What this exercise asks:
(1) Do these statements agree with the wall clock estimation guide below? Answer yes or no for each, and quote the exact words of the guide that decide it.
(a) The estimation functions return a number of core hours.
(b) The write_jsons.py script is run without the -sj flag to create the metadata files.
(c) Missing entries in numerical columns are filled with zero.
(2) Write the next part of the wall clock estimation guide below, picking up right after its final sentence.

Reading text:
Estimation is done using the functions inside estimate_WC.py, which load the pre-trained neural network and then run the estimation.

A model has to either exist in the default model location ./estimation/models/(LF/HF or BB)/modelxxx.h5 along with pickled StandardScaler (sklearn) scalerxxx.pickle, or a model directory has to be specified manually

Estimation of wall clock is already included in the slurm script creation for simulation.

For once off estimation the estimate_LF_WC_single, estimate_HF_WC_single and estimate_BB_WC_single functions from estimate_WC.py can be used

import estimation.estimate_WC as wc
print(wc.estimate_LF_WC_single(1000, 1000, 100, 2500, 160))

The signatures for the estimation functions are:

def estimate_LF_WC_single(
        nx: int, ny: int, nz: int, nt: int, n_cores: int,
        model_dir: str = LF_MODEL_DIR, model_prefix: str = MODEL_PREFIX,
        scaler_prefix: str = SCALER_PREFIX):
        pass
        
def estimate_HF_WC_single(
        fd_count: int, nsub_stoch: float, nt: int, model_dir: str = HF_MODEL_DIR,
        model_prefix: str = MODEL_PREFIX, scaler_prefix: str = SCALER_PREFIX):
        pass
        
def estimate_BB_WC_single(
        fd_count: int, nt: int, model_dir: str = BB_MODEL_DIR,
        model_prefix: str = MODEL_PREFIX, scaler_prefix: str = SCALER_PREFIX):
        pass

These all return the number of core hours, to convert that to the wall clock time format use the convert_to_wct function. To convert and add some extra buffer, use the get_wct function.

def convert_to_wct(core_hours):
    pass
    
def get_wct(core_hours, overestimate_factor=0.1):
    pass

Creating a pre-trained model

Building a pre-trained model consists of a two main steps, collect and format the data and then training the neural network

Colleting the metadata

1) To create the metadata files for a given Run, use the write_jsons.py (with the -sj flag) script, which will create a folder names "jsons" in each fault simulation folder. This jsons folder then contains a "all_sims.json" file, which has all the metadata for the faults realisations runs. E.g.

python2 write_jsons.py /nesi/nobackup/nesi00213/RunFolder/Cybershake/v18p6_batched/v18p6_exclude_1k_batch_2/Runs/ -sj

2) Combine all the "all_sims.json" files using the agg_json_data.py script, which for a given run folder will find all the metadata json files and combine them into a single dataframe. In addition it also tidies up some columns, and attempts to convert them all to floats. If entries are missing then these are either filled with np.nan for numerical columns or None. The resulting dataframe is then saved as a .csv file E.g.

Listed entries:
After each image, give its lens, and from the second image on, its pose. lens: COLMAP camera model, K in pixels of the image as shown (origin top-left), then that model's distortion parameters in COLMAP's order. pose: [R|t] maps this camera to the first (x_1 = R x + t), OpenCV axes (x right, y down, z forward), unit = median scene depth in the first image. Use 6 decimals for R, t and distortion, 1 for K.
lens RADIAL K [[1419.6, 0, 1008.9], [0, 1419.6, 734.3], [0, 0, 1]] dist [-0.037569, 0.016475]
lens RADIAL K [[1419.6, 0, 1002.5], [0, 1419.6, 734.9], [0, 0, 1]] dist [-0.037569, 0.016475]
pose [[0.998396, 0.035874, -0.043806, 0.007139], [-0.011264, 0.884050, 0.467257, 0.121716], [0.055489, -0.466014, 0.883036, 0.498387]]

...

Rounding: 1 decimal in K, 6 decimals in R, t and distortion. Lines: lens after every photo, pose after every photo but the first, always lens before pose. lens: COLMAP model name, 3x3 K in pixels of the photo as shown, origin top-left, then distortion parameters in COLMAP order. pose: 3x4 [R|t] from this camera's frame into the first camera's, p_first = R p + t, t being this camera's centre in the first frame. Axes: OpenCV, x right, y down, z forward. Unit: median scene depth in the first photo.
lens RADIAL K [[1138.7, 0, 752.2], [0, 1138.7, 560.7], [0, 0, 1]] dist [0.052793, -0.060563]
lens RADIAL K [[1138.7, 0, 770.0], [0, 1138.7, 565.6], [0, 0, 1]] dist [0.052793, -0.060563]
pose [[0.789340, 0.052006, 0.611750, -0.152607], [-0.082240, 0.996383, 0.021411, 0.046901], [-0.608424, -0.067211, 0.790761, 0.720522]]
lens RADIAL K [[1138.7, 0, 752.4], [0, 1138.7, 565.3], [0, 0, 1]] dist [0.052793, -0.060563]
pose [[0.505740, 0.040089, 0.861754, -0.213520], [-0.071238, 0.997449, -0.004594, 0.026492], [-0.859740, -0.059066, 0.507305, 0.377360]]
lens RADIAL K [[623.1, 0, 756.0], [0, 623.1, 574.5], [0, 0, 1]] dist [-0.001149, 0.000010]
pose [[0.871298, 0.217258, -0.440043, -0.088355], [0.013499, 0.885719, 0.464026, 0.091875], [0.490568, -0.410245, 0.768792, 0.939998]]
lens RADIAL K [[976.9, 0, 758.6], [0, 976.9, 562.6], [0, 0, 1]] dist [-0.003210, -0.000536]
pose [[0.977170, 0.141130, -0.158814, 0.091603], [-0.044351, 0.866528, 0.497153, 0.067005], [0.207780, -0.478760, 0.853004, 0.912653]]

Set of answers:
(1)
(a) Yes: "These all return the number of core hours"
(b) No: "use the write_jsons.py (with the -sj flag) script"
(c) No: "these are either filled with np.nan for numerical columns or None"

(2)
python3 agg_json_data.py /nesi/nobackup/nesi00213/RunFolder/Cybershake/v18p6/Runs/ /home/cbs51/code/tmp/output.csv

It is worth noting that loading that .csv into a dataframe requires some changes from the default arguments for pd.from_csv due to the multi level columns used in the dataframe. Loading the resulting csv:

import pandas as pd
input_file = "/home/cbs51/code/slurm_gm_workflow/estimation/" \
             "labelled_data/test/kupe_agg_data.csv"
df = pd.read_csv(input_file, index_col=[0], header=[0, 1])

3) Steps 1 and 2 can be repeated for as many run folders as wanted. I would suggest putting all the resulting .csv files into a single directory, for easier loading when training the neural network model.

Training the model

The training of the different models (LF, HF, BB) is done using the train_model.py script, which takes a config file and the input data (either as directory or single input files). The input data is the saved dataframes from the previous step.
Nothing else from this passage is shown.